___ Dataset content
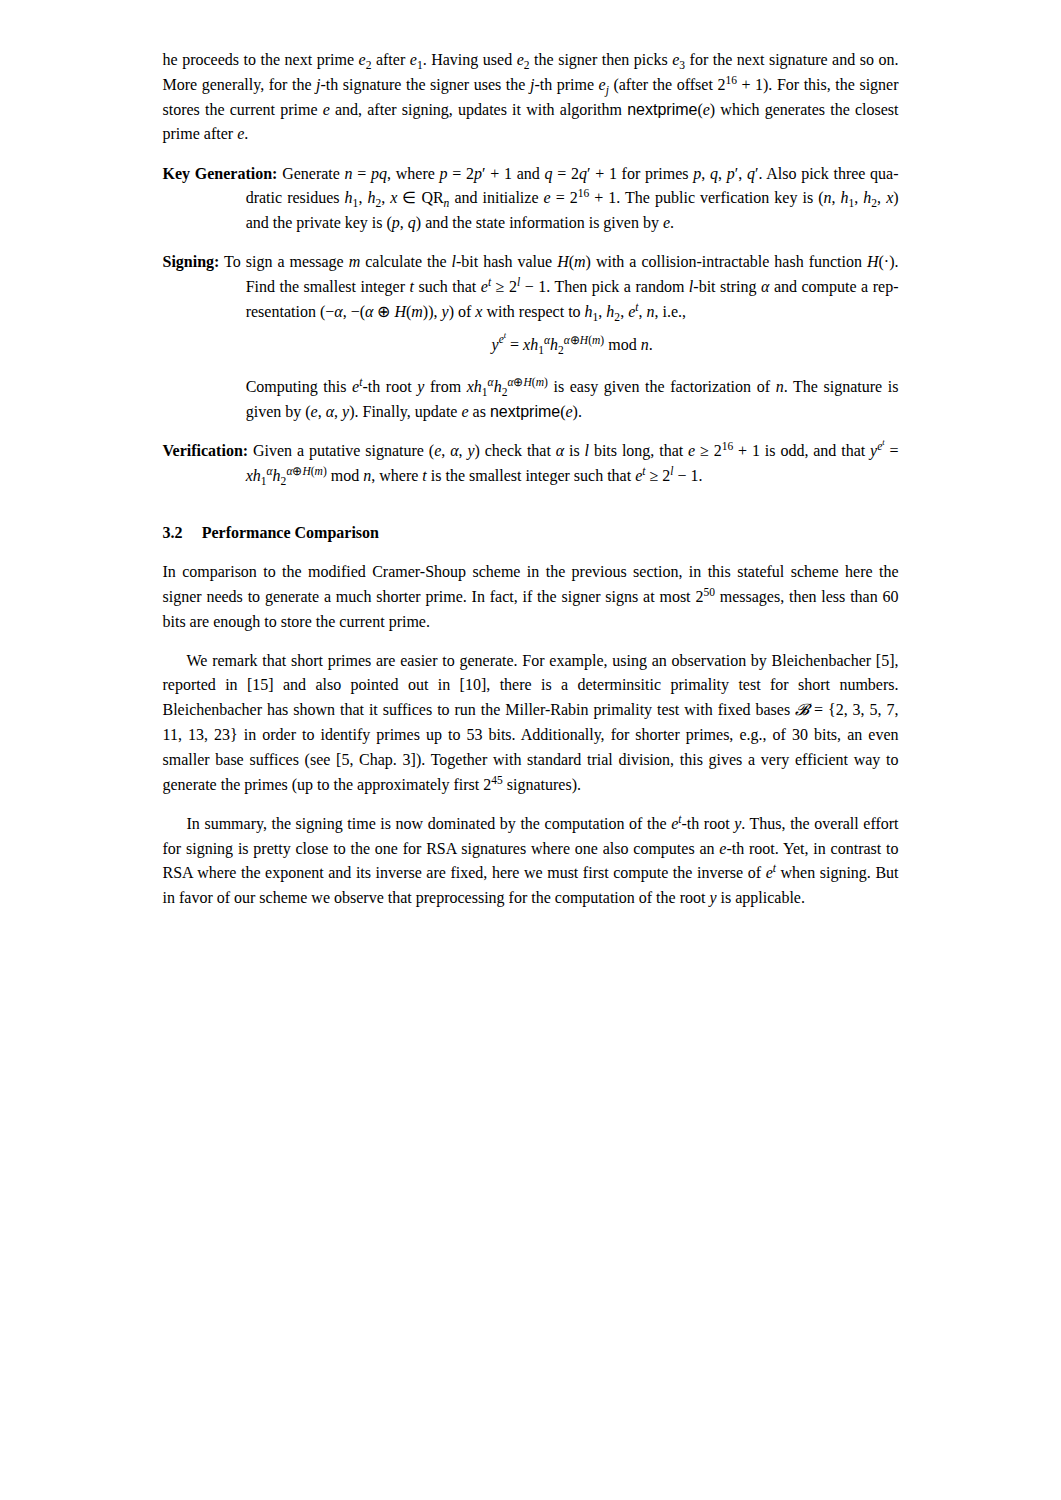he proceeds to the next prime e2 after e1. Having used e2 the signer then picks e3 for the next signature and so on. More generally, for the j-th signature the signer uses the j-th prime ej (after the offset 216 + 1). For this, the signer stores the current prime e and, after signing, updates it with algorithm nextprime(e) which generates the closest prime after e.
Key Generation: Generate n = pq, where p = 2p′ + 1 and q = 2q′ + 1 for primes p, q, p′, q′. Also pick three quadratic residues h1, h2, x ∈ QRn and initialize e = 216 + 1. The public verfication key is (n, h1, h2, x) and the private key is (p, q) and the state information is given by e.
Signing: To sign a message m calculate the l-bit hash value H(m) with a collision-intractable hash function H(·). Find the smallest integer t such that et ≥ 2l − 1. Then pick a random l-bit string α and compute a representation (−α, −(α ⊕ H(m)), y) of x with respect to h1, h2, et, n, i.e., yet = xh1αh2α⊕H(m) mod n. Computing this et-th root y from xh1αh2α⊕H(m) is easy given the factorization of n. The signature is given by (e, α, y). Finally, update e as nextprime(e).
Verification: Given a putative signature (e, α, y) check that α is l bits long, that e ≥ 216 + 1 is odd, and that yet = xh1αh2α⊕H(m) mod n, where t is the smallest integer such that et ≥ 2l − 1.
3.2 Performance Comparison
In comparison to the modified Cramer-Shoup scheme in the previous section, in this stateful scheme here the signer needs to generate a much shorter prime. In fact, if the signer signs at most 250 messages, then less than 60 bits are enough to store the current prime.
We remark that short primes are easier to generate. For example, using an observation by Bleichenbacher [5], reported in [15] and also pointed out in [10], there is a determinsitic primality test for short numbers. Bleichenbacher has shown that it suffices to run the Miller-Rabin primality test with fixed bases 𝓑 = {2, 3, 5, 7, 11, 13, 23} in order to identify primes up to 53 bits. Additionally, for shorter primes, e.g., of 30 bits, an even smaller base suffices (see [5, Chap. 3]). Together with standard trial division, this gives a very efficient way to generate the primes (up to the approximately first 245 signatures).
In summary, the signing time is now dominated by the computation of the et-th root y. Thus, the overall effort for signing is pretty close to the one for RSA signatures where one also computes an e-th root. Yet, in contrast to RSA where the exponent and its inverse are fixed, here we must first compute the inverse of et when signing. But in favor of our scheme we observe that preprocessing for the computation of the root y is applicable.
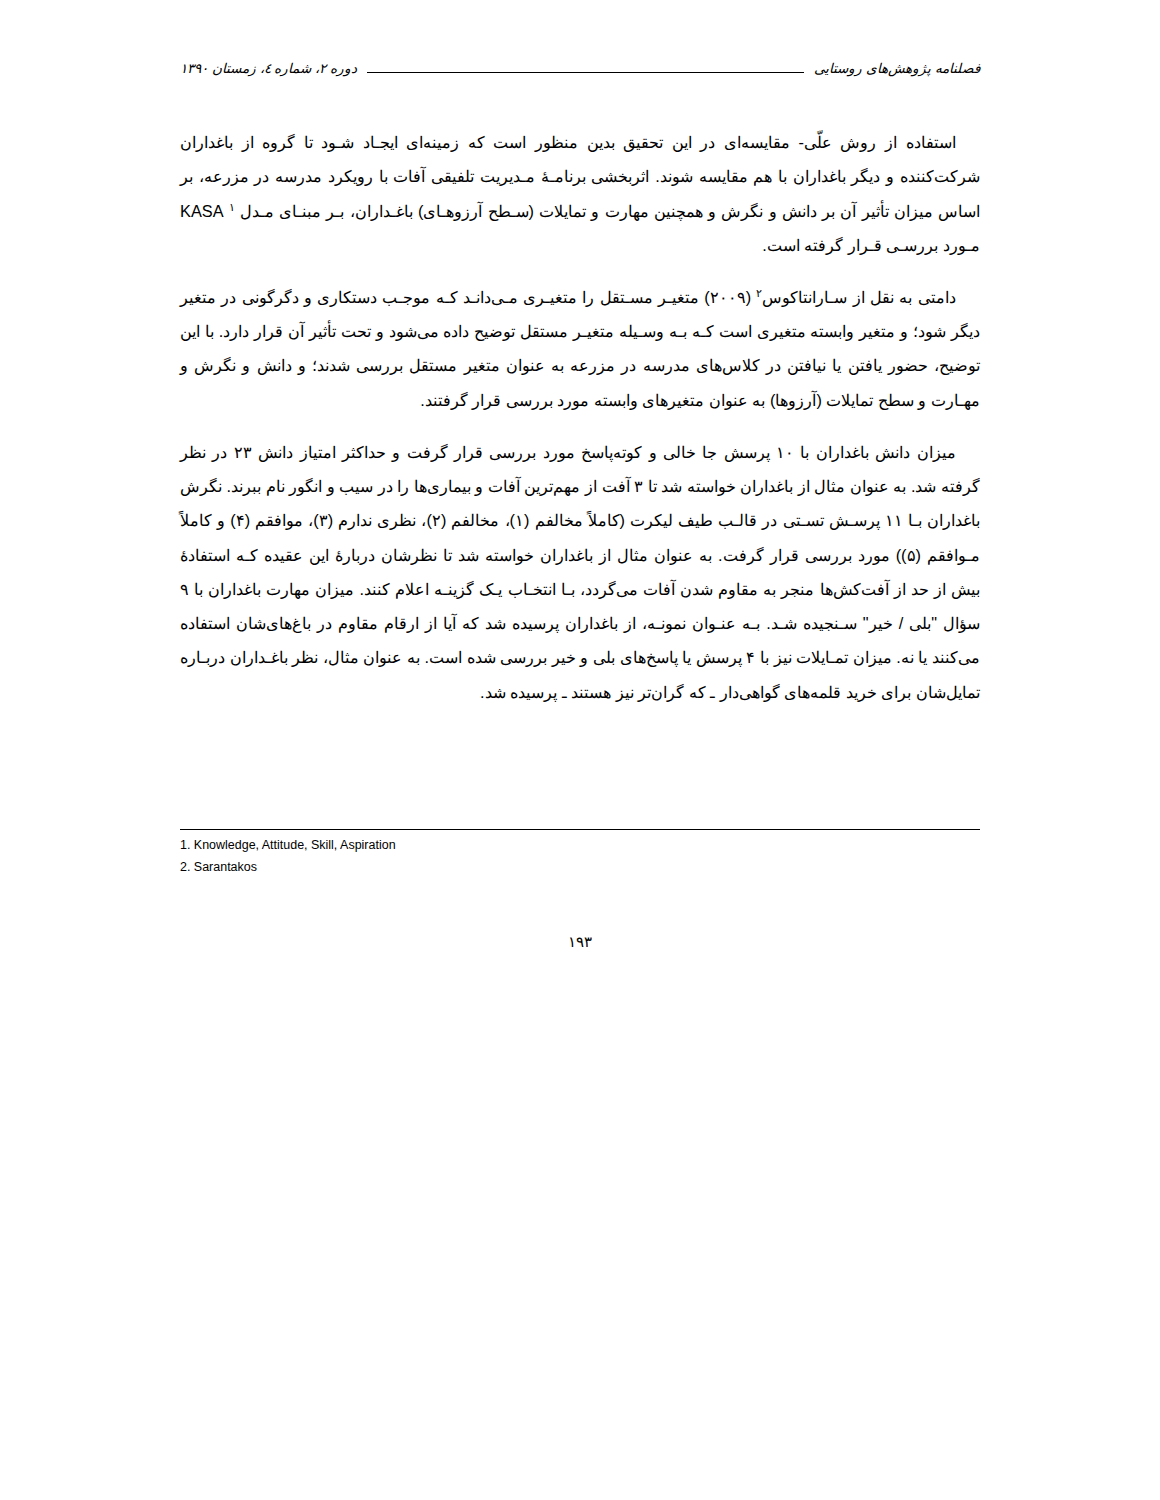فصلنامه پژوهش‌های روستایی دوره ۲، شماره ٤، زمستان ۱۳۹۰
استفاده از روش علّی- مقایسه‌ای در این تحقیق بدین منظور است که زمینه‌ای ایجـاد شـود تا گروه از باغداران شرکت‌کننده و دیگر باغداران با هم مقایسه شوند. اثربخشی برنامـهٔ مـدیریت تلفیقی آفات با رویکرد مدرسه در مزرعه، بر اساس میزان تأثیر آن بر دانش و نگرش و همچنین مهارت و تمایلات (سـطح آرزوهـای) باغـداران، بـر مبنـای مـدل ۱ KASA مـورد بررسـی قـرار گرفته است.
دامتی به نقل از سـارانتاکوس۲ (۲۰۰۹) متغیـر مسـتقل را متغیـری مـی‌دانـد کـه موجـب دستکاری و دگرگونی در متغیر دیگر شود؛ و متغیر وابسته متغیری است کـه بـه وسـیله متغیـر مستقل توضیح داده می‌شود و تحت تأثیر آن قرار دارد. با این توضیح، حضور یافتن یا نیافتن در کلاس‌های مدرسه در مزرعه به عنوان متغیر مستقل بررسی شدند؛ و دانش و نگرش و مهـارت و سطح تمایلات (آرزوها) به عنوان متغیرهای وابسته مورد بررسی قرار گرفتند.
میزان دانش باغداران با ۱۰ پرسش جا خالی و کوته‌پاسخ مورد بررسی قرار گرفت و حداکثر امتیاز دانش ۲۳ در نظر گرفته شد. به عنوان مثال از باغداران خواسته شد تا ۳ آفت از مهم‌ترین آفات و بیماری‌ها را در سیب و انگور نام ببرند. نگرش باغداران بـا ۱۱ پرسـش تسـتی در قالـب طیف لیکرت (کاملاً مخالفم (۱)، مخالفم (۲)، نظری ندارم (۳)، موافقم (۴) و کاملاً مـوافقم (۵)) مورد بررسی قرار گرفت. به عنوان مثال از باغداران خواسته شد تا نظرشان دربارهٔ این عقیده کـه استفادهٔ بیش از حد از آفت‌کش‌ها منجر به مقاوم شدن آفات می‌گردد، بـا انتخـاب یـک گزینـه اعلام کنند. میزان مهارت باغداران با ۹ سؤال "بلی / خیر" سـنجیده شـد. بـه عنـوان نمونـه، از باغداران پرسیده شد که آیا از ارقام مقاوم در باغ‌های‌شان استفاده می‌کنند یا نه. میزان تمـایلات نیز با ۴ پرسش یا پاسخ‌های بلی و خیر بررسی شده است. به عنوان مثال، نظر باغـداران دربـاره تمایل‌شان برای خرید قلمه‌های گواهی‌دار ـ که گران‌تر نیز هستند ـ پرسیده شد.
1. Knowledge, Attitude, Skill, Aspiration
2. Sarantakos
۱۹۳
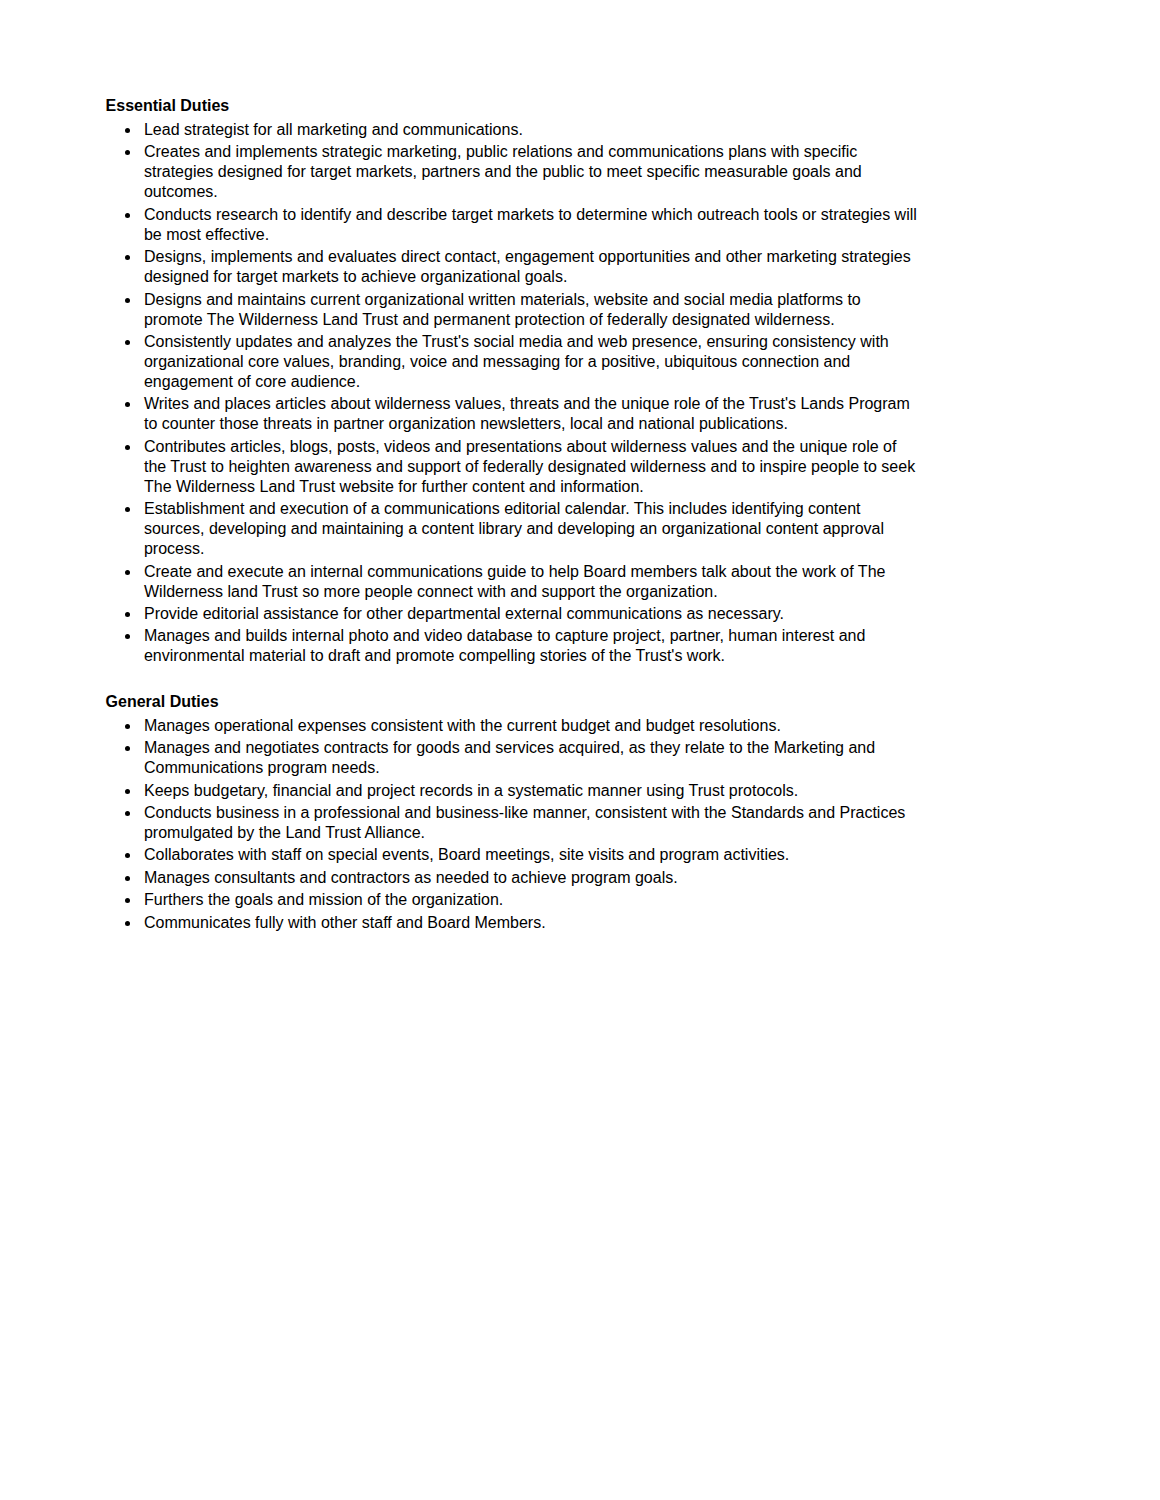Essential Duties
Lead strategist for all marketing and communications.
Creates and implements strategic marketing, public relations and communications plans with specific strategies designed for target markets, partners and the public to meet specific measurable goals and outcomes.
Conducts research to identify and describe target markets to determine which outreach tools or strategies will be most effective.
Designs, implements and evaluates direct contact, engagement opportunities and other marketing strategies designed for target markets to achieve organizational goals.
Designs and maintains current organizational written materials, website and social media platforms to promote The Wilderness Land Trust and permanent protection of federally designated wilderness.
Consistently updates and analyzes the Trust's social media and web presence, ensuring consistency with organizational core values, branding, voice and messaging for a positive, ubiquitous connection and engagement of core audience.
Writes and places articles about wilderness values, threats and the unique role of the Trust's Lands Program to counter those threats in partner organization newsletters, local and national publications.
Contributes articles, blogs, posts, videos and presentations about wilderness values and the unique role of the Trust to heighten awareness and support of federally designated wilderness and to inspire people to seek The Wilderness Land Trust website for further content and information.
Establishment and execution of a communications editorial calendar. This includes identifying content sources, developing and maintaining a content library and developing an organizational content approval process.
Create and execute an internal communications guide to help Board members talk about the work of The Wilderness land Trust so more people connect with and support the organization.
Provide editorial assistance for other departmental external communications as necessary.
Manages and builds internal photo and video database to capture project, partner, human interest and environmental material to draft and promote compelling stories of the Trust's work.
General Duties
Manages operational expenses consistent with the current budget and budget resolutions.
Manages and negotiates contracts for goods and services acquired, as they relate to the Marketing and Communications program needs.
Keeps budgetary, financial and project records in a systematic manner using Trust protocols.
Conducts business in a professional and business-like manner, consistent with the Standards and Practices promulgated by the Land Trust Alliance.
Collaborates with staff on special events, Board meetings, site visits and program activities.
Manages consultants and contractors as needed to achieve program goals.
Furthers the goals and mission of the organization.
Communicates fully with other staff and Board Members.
______
Task item: Only a number is wanted here: how many lines of the data hold the string "scheme".

Exercise output: 2